Organ preservation in rectal cancer.

Treatment of distal rectal cancer is aimed at sphincter preservation. Three trials were conducted to this purpose. They differed for T stage selection and therapy. Two of the trials are now completed, while patients are still recruited for the third trial. 21 T2 patients were selected for the first series and treated with local excision plus postoperative radiotherapy. External beam radiotherapy (ERT) was delivered at the dose of 45 Gy. Grade 3-4 (RTOG) acute toxicity was 5%; late toxicity was never observed.

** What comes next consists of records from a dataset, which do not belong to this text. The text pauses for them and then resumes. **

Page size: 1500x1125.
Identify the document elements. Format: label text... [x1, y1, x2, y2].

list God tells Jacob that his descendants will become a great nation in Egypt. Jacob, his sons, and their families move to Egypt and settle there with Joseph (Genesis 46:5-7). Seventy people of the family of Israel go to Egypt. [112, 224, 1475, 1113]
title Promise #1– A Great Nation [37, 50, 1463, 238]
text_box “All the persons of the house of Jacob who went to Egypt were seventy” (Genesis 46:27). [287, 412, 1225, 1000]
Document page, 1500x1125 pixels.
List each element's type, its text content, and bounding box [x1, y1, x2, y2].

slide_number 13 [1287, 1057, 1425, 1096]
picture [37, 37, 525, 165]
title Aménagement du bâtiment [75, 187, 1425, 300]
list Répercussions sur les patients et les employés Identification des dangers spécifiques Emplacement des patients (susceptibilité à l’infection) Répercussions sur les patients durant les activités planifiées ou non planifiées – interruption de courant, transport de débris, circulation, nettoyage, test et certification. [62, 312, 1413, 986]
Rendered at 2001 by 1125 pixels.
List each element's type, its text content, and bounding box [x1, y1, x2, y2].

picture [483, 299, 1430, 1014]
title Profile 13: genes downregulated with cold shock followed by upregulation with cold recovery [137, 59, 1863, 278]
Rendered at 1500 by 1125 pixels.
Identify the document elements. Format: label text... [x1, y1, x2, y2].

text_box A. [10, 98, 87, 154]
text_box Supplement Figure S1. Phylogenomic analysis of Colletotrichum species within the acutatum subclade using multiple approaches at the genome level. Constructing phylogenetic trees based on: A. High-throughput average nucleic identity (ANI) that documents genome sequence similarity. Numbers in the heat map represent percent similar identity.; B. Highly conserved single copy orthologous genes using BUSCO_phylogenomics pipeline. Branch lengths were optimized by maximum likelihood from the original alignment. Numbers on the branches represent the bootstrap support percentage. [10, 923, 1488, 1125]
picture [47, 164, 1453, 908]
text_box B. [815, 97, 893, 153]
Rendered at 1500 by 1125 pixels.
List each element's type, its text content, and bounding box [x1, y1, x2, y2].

Sphincter function was rated as excellent or good in all patients. Sphincter preservation was achieved in 86% of cases. In the T3 FUMIR trial, 83 patients with extraperitoneal rectal cancer (T3) were treated with concomitant mitomycin C (10 mg/m2, day 1) plus 5FU (1000 mg/m2 days 1-4) plus ERT (38Gy). Grade 3-4 acute toxicity (RTOG) was 13%; late toxicity was never observed. Sphincter function was rated excellent or good in 96% of patients; sphincter preservation was achieved in 66% of patients with a lesion at less than 50 mm from the internal anal orifice. In the T3 PLAFUR trial, 19 patients with extraperitoneal rectal cancer (T3) were treated with concomitant cisplatin (60mg/m2, day 1 and 28) plus 5FU (1000 mg/m2 days 1-4 and 28-32) plus ERT (50.4 Gy). Grade 3-4 (RTOG) acute toxicity was 5%; late toxicity was never observed. Sphincter function was rated excellent or good in 93% of patients. Sphincter preservation was achieved in 73.7% of patients; in particular, in 55.6% of those with a lesion at less than 50 mm from the internal anal orifice. Combined modality therapies are showing the ability of sphincter preservation in patients with distal rectal cancer. Ongoing studies will identify the patients who are candidates for this therapeutic approach and the most suitable combined treatment.